Golden Age
Selected works by Christopher Cook
7th to 23rd February 2020
for available works click here
Still Life with Dragonfly 2018, 102 x 72 cm, graphite resin and oil on coated paper
Following his involvement in the major exhibition at York Art Gallery: “Making a Masterpiece”, Saul Hay Gallery is pleased to announce the exhibition of internationally renowned artist Christopher Cook.
The pieces in this exhibition were created in response to ideas and images from the seventeenth century ‘Golden Age’ of Dutch painting, particularly Still Life, and its subgenre, Vanitas painting.
Cook’s approach is to regard the Golden Age as a mixed blessing, in which cultural and scientific progress is undermined by colonialist and capitalist exploitation, and he captures some of these contradictions in these works, updating the debate for our contemporary age.
Christopher Cook took his M.A. in Painting at the Royal College of Art, London. After three extended visits to India in the 90s, he developed a specific process in which graphite powder combined with resin is worked thinly on sheets of coated paper or aluminium, and he has not used colour since. The graphite works lie somewhere between painting and drawing, having a fluid and expressive beginning but a more detailed and drawn finish.
In his current works, the act of transposing key images from Dutch Golden Age painting into black and white gives them an immediate irony, allowing the artist to take liberties with form, content and meaning. For the York City Art Gallery show he produced five new ‘graphites’ (as he terms them) in response to works in York’s permanent collection to replace the original five works selected by York for the show. Saul Hay is delighted to be able to bring the two groups of images to be viewed together for the first time.

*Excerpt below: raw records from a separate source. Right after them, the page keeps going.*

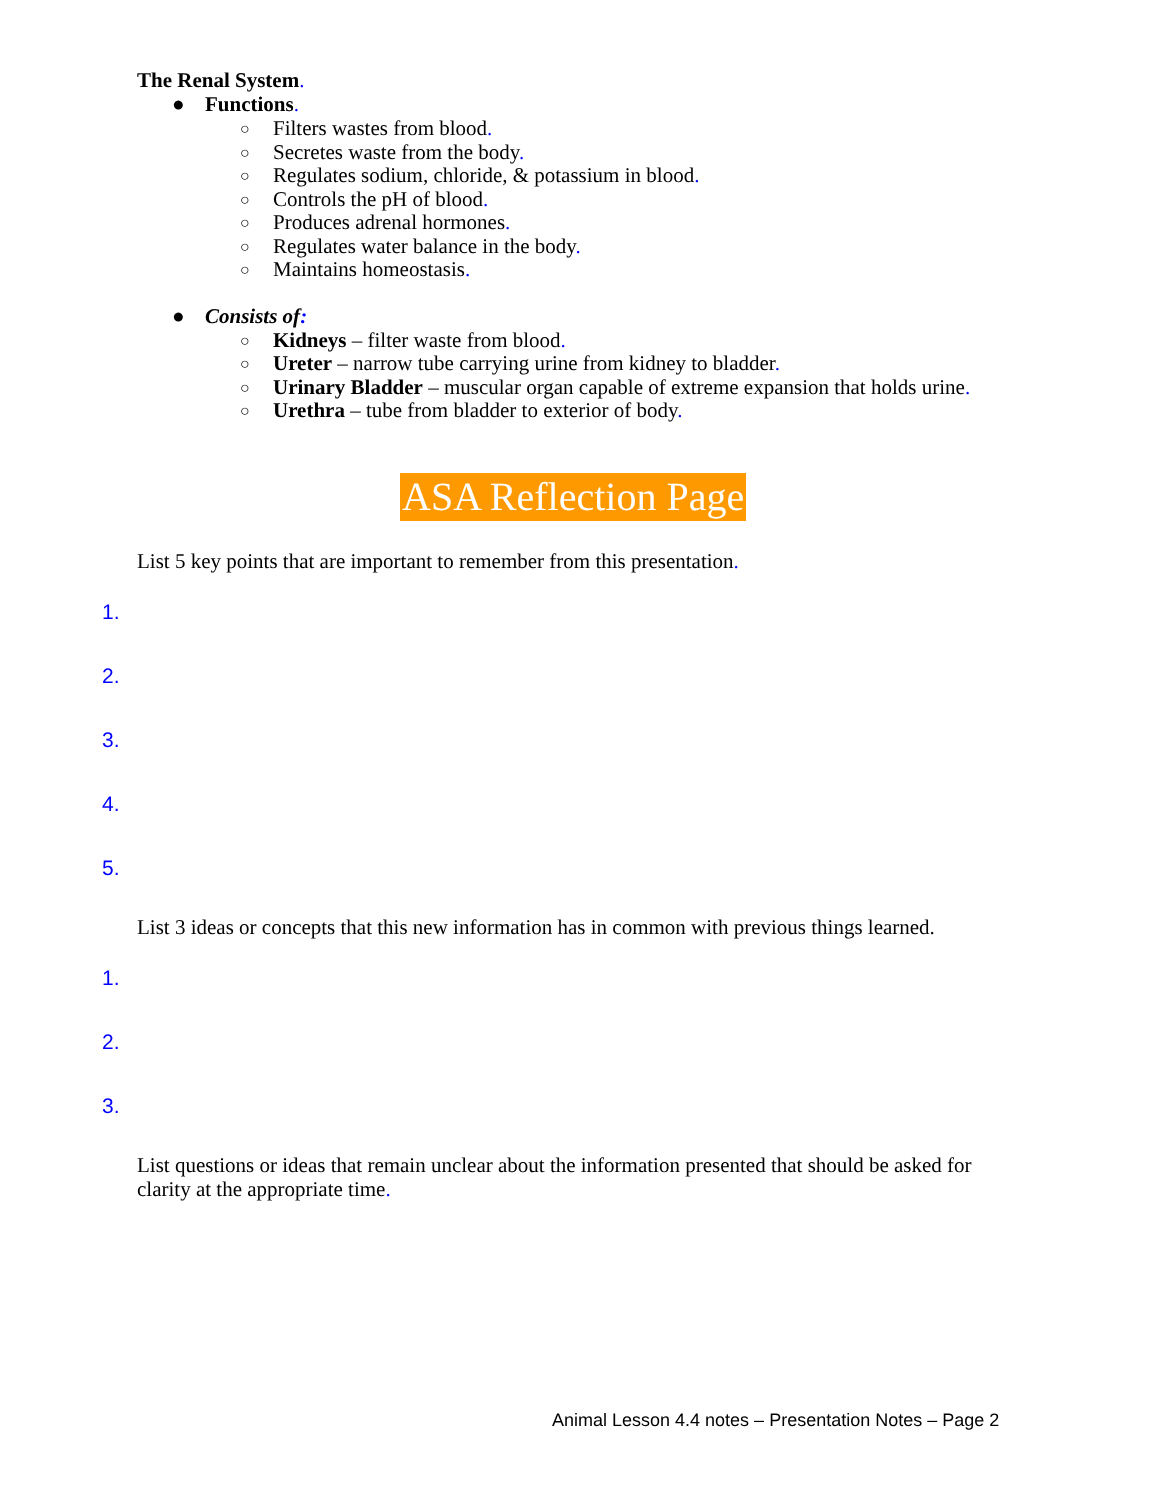The Renal System.
● Functions.
○ Filters wastes from blood.
○ Secretes waste from the body.
○ Regulates sodium, chloride, & potassium in blood.
○ Controls the pH of blood.
○ Produces adrenal hormones.
○ Regulates water balance in the body.
○ Maintains homeostasis.
● Consists of:
○ Kidneys – filter waste from blood.
○ Ureter – narrow tube carrying urine from kidney to bladder.
○ Urinary Bladder – muscular organ capable of extreme expansion that holds urine.
○ Urethra – tube from bladder to exterior of body.
ASA Reflection Page
List 5 key points that are important to remember from this presentation.
1.
2.
3.
4.
5.
List 3 ideas or concepts that this new information has in common with previous things learned.
1.
2.
3.
List questions or ideas that remain unclear about the information presented that should be asked for clarity at the appropriate time.
Animal Lesson 4.4 notes – Presentation Notes – Page 2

Cook has been a recipient of an Arts Council England fellowship at Eden Project Cornwall, a British School at Rome award, and has held Visiting Fellowships to Oxford University, the Frankfurt Stadelschule, and California State University, Long Beach.
His major solo exhibitions include Camden Arts Centre London, Memphis Art Museum, USA, Towner Gallery Eastbourne, Yokohama Museum of Art, Japan and Heidelberger Kunstverein, Germany. He was awarded first prize in the 2017 New Light exhibition, and in October 2019, he won the Sunny Art prize, which will lead to a Shanghai residency and exhibition in 2020.
Cook’s work is held in major public collections including the British Museum, the Metropolitan Museum New York, Fitzwilliam Museum Cambridge, Minneapolis Art Museum, and the Yale Center for British Art. He is currently Reader in Painting at Plymouth University, and is represented by Mary Ryan Gallery, New York.